Thursday, June 4, 2009

Hiring Practices to Promote Culture

I recently stumbled upon the The Science Leadership Academy website. I noticed they had some employment opportunities…. I was intrigued by their top requirement for applicants, “to teach kids before they teach subjects.” Simple, but profound!

It is fairly accepted that elementary teachers get into education because they love kids, while secondary teachers enter the profession because they love their content. While deep content knowledge is important, it should not overshadow the need for a student-centered classroom. We typically assess applicants for their content knowledge, but no where have I seen so clear a statement about the type of culture a school is trying to cultivate than I did when I saw The Science Leadership Academy’s requirement.

It inspired me to think more critically about the hiring procedures we use in our office including job postings.
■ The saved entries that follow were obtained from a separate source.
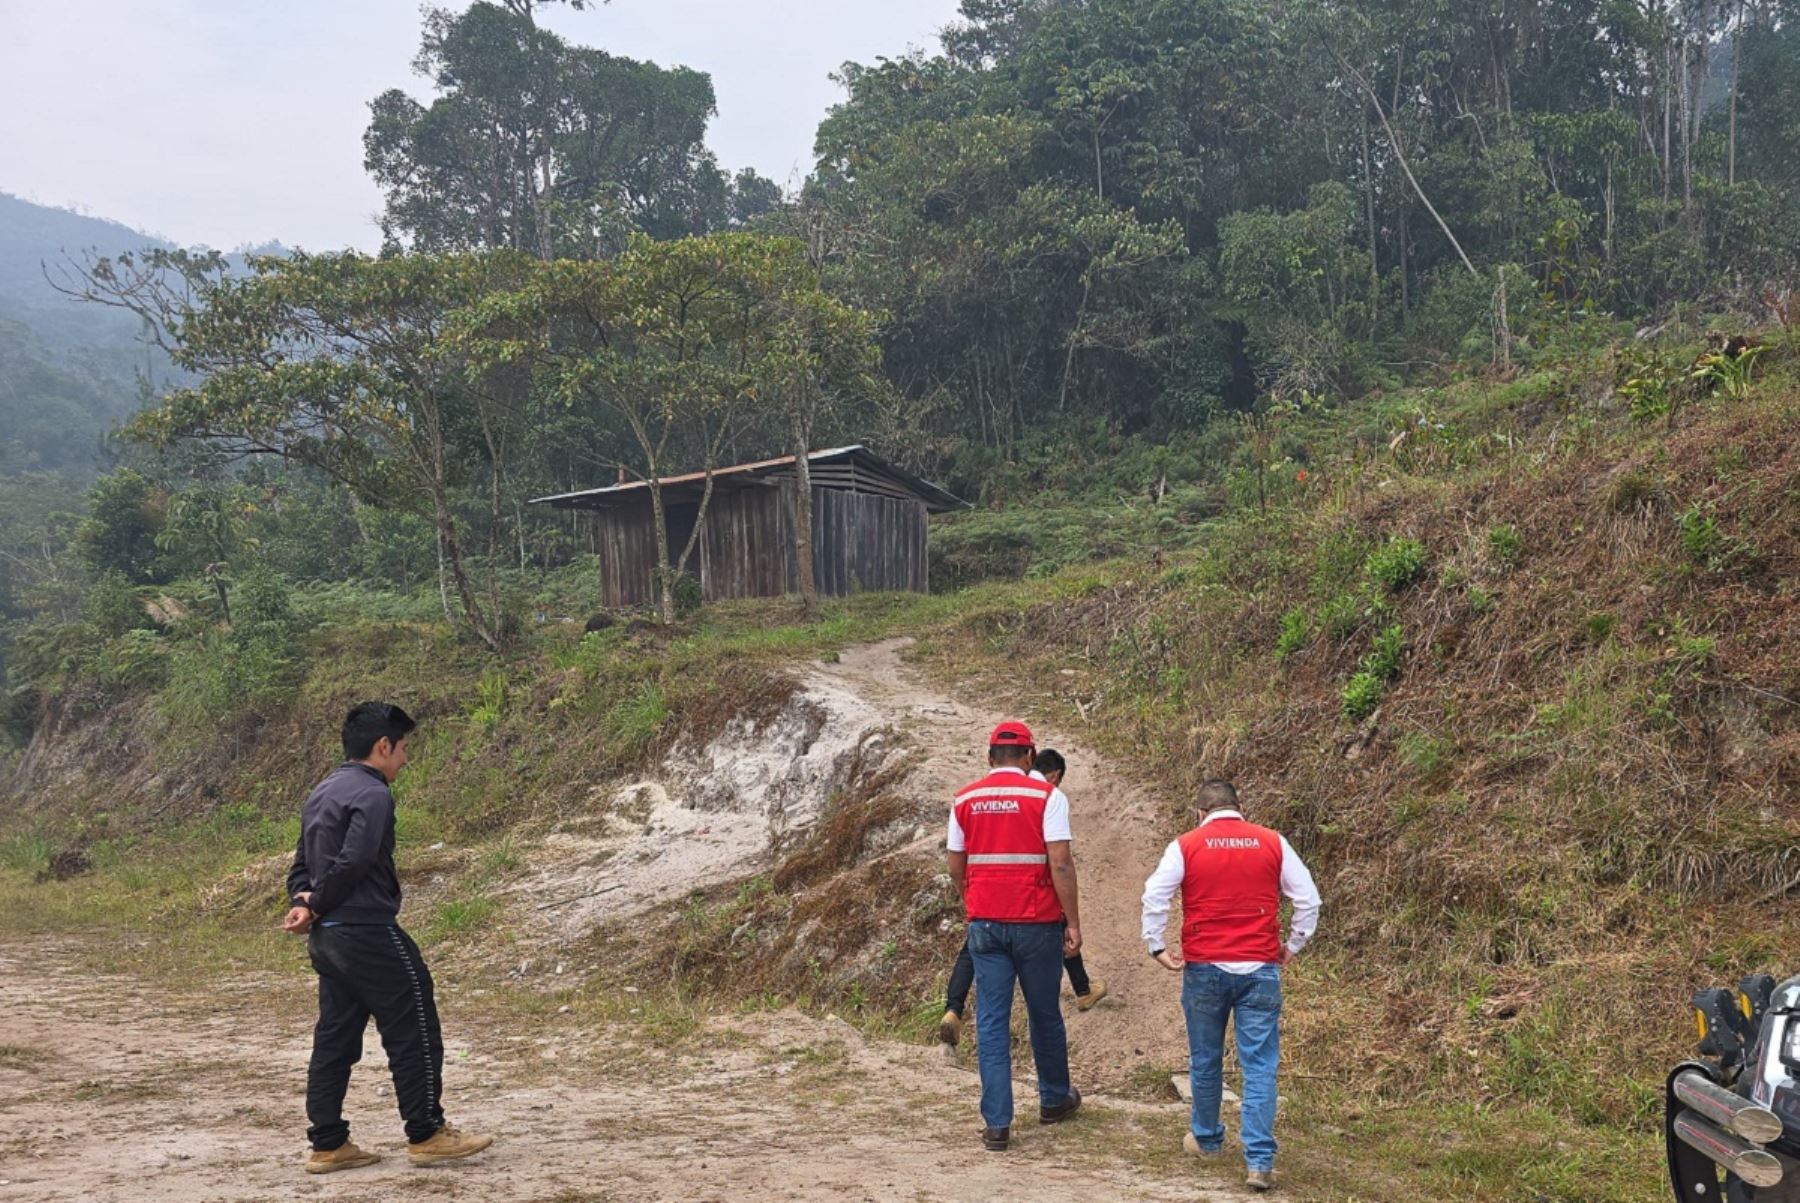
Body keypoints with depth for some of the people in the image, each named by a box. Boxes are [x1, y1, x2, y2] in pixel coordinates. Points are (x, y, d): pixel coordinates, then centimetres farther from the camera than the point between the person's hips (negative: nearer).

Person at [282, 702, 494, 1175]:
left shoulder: (321, 793, 17)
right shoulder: (372, 794, -14)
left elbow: (302, 864, 15)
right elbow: (354, 863, -23)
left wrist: (303, 902, -2)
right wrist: (317, 903, -11)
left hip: (326, 937, 10)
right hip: (368, 933, -10)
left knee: (335, 1039, 11)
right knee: (414, 1031, 0)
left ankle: (328, 1144, 13)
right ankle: (426, 1135, 5)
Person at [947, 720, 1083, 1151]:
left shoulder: (965, 801, 4)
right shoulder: (1046, 797, -7)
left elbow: (955, 868, 9)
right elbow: (1060, 864, -13)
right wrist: (1073, 922, -7)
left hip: (985, 924, 2)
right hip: (1037, 922, -2)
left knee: (992, 1022, 5)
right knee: (1044, 1014, 16)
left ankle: (997, 1124, 2)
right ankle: (1054, 1100, 35)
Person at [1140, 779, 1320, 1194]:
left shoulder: (1187, 845, -1)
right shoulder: (1273, 843, 3)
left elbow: (1154, 896, -8)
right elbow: (1308, 899, 3)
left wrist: (1157, 947, 1)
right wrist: (1292, 946, 13)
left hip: (1204, 969, 0)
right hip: (1260, 970, 0)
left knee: (1205, 1061, 17)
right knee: (1259, 1066, 1)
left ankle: (1206, 1139, 33)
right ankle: (1260, 1161, -5)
According to their home page:

The Science Leadership Academy is a partnership high school between the School District of Philadelphia and The Franklin Institute. SLA is an inquiry-driven, project-based high school focused on 21st century learning that opened its doors on September 7, 2006.
SLA provides a rigorous, college-preparatory curriculum with a focus on science, technology, mathematics and entrepreneurship. Students at SLA learn in a project-based environment where the core values of inquiry, research, collaboration, presentation and reflection are emphasized in all classes.

4 comments:

Michael Pauling said...

Students are part of the hiring process for all new teachers.

Michael Pauling said...

Video of his presentation at NECC.
How can he be a good principle wearing shorts and a t-shirt?


http://practicaltheory.org/serendipity/index.php?/archives/988-Progressive-Pedagogy-and-21st-Century-Learning.html

bairdito said...

Just a clarification that sometimes there is confusion between two of the newer schools in Philadelphia. Science Leadership Academy (SLA), which is the school where I teach, is a different institution from School of the Future which is associated with Microsoft. The links above seem to indicate that they are the same place.

Kelly said...

Thanks for the feedback. I changed the post accordingly.